REPUBLIKA.CO.ID, BEIRUT -- Di tengah darurat kesehatan global yang disebabkan oleh pandemi virus corona atau Covid-19, lebih dari satu miliar Muslim bersiap-siap menandai awal Ramadhan pekan depan. Di dalam bulan ini, umat Muslim diwajibkan berpuasa dan di ujung Ramadhan, akan merayakan Hari Raya Idul Fitri.
Namun tahun ini, penyelenggaraan Hari Raya Idul Fitri itu berisiko dan orang terpaksa merayakan di rumah karena semua tempat umum, seperti bioskop, restoran, dan kafe ditutup karena wabah Covid-19. Tahun ini, Ramadhan di banyak negara untuk pertama kalinya mengalami jam malam. Masjid dan toko pun ditutup.
Seperti dilansir dari Asia News, Jumat (17/4), otoritas berwenang di Tunisia, Maroko, Aljazair, Mesir, Arab Saudi, Kuwait, Bahrain, Qatar, Yordania, Irak, dan Uni Emirat Arab (UEA) melarang akses ke masjid atau membatasi jumlah orang yang datang. Untuk mengatasi pembatasan perjalanan dan kehidupan sosial, termasuk upacara keagamaan, beberapa organisasi Muslim menggunakan webinar dan konferensi video online.
Selain tempat ibadah, pandemi juga dapat mempengaruhi persediaan makanan untuk berbuka puasa. Di Arab Saudi, perusahaan pemasok meningkatkan cadangan strategis barang-barang konsumsi mereka menjelang bulan suci.

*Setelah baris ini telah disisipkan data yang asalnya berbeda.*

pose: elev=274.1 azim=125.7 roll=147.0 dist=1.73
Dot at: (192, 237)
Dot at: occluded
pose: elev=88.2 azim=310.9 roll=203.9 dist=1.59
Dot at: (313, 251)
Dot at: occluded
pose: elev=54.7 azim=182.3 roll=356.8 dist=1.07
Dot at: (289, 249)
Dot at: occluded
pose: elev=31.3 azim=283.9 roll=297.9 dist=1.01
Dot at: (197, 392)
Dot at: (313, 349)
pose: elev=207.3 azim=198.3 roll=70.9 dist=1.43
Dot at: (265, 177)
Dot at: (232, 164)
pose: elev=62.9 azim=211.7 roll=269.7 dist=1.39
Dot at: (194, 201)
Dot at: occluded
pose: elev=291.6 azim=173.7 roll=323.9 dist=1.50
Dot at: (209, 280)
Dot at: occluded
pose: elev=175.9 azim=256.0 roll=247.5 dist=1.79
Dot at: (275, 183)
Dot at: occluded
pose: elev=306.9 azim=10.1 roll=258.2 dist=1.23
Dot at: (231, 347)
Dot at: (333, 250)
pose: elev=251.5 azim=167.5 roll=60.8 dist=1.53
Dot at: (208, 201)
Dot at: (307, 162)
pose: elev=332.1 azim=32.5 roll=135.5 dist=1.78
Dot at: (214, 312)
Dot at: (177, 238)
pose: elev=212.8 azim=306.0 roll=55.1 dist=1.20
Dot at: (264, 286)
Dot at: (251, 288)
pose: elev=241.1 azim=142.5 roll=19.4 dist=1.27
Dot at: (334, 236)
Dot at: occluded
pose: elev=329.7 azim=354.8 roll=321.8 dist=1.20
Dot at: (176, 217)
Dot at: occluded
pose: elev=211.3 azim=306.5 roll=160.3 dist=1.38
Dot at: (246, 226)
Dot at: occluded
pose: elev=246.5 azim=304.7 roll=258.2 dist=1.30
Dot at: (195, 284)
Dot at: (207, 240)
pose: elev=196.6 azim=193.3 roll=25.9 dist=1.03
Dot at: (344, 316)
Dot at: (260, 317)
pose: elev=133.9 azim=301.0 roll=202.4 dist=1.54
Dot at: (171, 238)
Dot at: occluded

Namun, di negara-negara lain yang memberlakukan jam malam, belum diketahui pasti bagaimana orang-orang bisa berbelanja dengan aman dan menjaga jarak sosial selama masa darurat. Pada tahun-tahun sebelumnya, umat Islam biasa mendekorasi rumah, jalan, dan toko untuk bulan suci. Saat ini, banyak yang berjuang mendapatkan makanan yang mereka butuhkan untuk memberi makan keluarga mereka.
Di Mesir, beberapa toko sudah mulai menjatah produk yang dijual agar bisa diperuntukkan bagi keluarga besar. Dalam sebuah fatwa, Mufti Besar Mesir Shawki Allam mengimbau untuk melihat segala hal positif dari masa pandemi ini di mana banyak orang dikarantina. Dengan demikian, krisis kesehatan ini dapat diubah menjadi peluang untuk meningkatkan gotong-royong dan muhasabah diri atas dosa-dosa yang dilakukan sebagai hamba.
Di bagian lain di Timur Tengah, adzan digunakan untuk mendorong orang-orang agar tetap sehat. Di Kuwait panggilan adzan diubah dan diselipkan kata-kata ajakan untuk melaksanakan shalat di rumah.
Di Turki, Kepresidenan Urusan Agama mengatakan setiap orang yang sehat harus tetap berpuasa seperti yang diperintahkan Allah SWT. Mereka menekankan, puasa untuk orang sehat tidak menimbulkan risiko khusus dalam penyebaran wabah penyakit.
Namun, situasi pandemi virus Covid-19 telah menyebabkan perpecahan lagi antara Sunni dan Syiah. Sunni menolak membatalkan puasa di tengah pandemi sekarang ini, sementara Syiah terbuka untuk menangguhkan puasa demi kesehatan orang-orang yang harus bekerja. Misalnya, Grand Ayatollah Al-Sistani telah mengeluarkan fatwa di mana kewajiban berpuasa tidak berlaku untuk Muslim yang takut terinfeksi.